Rubén Pinar a réalisé un travail remarquable avec le premier taureau de Victorino Martín, chargé de rythme et de son. L'épée de Tobarra a pris son pouls dans une tâche fondamentalement tempérée – elle exigeait de la subtilité dans les touches et les hauteurs – et résolue avec un excellent savoir-faire. Il l'a tué d'un coup de poing très bien exécuté et lui a promené la première oreille de l'après-midi.

Le second, avec un pelage particulier – un défaut de pigmentation -, a bien attaqué la cape de Román au début. Il est devenu jaloux du cheval. En banderilles, il serrait le taureau, qui poussait également dans une arène aussi petite que celle de Bocairent. Il a attrapé de manière très moche Fernando Sánchez, qui est resté suspendu au piton pendant quelques secondes. Il s'est rendu seul à l'infirmerie avec un cartable déchiré et un coup de poing. Román a porté un toast au maestro Luis Francisco Esplá, qui célèbre ce samedi le cinquantième anniversaire de son alternative. Lent, creusant, le taureau manquait de rythme mais il trouva un Román très ferme qui rattrapa les attaques réservées du Víctor avec volonté et courage. Il l'a tué d'un bon coup, pointe arrière, et lui a passé une oreille.

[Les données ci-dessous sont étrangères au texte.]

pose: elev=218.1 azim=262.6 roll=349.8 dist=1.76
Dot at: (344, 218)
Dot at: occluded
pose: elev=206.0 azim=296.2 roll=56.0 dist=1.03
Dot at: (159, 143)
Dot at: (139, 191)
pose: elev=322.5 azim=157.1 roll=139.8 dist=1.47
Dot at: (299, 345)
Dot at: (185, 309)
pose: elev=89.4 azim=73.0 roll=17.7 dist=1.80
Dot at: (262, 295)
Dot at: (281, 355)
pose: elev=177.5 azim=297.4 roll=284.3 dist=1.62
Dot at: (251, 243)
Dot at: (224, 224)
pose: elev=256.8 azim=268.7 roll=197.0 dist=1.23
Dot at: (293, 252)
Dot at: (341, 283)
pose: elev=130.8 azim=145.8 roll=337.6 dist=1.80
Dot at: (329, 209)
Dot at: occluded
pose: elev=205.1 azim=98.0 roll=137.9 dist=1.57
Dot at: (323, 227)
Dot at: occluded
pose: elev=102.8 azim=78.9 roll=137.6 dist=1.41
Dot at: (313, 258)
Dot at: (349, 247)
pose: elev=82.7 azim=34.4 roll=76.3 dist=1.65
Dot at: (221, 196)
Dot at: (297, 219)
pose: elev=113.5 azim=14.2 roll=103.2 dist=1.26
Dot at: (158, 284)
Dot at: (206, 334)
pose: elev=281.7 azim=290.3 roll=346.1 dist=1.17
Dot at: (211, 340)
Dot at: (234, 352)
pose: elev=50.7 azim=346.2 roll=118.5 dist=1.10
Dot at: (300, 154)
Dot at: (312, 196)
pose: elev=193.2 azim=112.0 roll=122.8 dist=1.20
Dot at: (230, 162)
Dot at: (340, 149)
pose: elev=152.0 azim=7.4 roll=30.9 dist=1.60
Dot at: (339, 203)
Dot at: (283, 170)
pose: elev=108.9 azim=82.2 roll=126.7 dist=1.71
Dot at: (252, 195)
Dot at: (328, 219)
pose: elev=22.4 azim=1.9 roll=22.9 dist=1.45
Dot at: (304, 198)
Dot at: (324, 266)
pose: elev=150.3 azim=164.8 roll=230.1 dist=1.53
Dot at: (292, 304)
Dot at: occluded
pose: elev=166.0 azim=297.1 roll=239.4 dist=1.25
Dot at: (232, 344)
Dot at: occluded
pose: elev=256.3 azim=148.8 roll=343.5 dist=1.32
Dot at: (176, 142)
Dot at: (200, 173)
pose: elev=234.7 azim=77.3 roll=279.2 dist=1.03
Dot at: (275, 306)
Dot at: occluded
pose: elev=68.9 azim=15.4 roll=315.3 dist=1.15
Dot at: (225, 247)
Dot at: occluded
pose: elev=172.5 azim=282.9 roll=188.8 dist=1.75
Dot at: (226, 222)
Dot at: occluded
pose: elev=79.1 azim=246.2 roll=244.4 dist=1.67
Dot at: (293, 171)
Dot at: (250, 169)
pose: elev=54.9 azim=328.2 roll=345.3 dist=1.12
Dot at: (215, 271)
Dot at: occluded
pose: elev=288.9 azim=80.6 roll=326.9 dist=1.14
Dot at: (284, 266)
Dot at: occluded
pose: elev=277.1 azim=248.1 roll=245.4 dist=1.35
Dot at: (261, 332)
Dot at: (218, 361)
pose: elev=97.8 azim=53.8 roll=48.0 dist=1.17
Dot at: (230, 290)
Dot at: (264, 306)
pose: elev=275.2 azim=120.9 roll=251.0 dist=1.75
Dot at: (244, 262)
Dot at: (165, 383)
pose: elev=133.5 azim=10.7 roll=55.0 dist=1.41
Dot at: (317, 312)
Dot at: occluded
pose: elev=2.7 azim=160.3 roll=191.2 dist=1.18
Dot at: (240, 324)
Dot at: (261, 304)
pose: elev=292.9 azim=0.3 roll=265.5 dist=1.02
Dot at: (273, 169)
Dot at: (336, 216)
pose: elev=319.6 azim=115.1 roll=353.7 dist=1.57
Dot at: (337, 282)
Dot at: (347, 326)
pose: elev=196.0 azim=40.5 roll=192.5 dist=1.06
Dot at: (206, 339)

Álvaro Lorenzo a démontré son grand courage face au troisième. Le natif de Tolède, très sédentaire, s'embarquait avec la muleta à gauche, toujours morte, à peine sans touches, la qualité du taureau de Victorino Martín, auquel il manquait un plus grand point de transmission. Il a serré le taureau et a gardé le meilleur pour la fin d'une série merveilleuse, car il s'enchaînait, tempéré et profond, de naturels. Un coup a précédé une bonne poussée. Il a reçu une oreille.

Le quatrième assaut fut une victoire des complexes. Il s'est retourné sur ses mains, sans abandonner et sans mesurer, il ne voulait pas passer. Très terne. Rubén Pinar l'a essayé… mais il n'y avait aucun moyen de mettre la main dessus. Il l'a tué avec habileté.

Le cinquième était un taureau coûteux à affronter. Victorino Martín y a beaucoup réfléchi et cela a demandé un effort de la part du Valencien, qui a de nouveau opté très fermement pour le taureau. La performance était très louable en raison de tout ce qu'il a dû avaler. Aussi bon que Román était avec la béquille, il était mauvais avec l'acier. Il ne l'a pas vu du tout clairement avec l'épée, ce qui a fait vaciller le taureau à l'approche du troisième avertissement.

Álvaro Lorenzo a réalisé une prestation sérieuse et solide avec son épée contre le sixième de l'après-midi, un taureau avec ses compétences et avec qui ce n'était pas facile d'être devant. Comme c'est arrivé à Román dans son précédent, il a enduit son bon travail avec la béquille avec l'acier. Le taureau n'a jamais été impliqué dans la muleta en raison de son manque de dévouement et Lorenzo l'a passé entre les deux mains avec une apparente facilité dans une tâche ennuyeuse mais très utile.

Bocairent (Valence). Samedi 23 mai 2026. Corrida de Sorollana. Taureaux Victorino Martín, présentation correcte et jeu varié. Les trois premiers ont plus d’options ; exigeant et compliqué les trois derniers. Rubén Pinar, oreille et paumes ; Román, oreille et silence après deux avertissements ; et Álvaro Lorenzo, oreille et silence après deux avertissements. Entrée : Plus des trois quarts de la place. Iván García a salué après avoir signalé le sixième.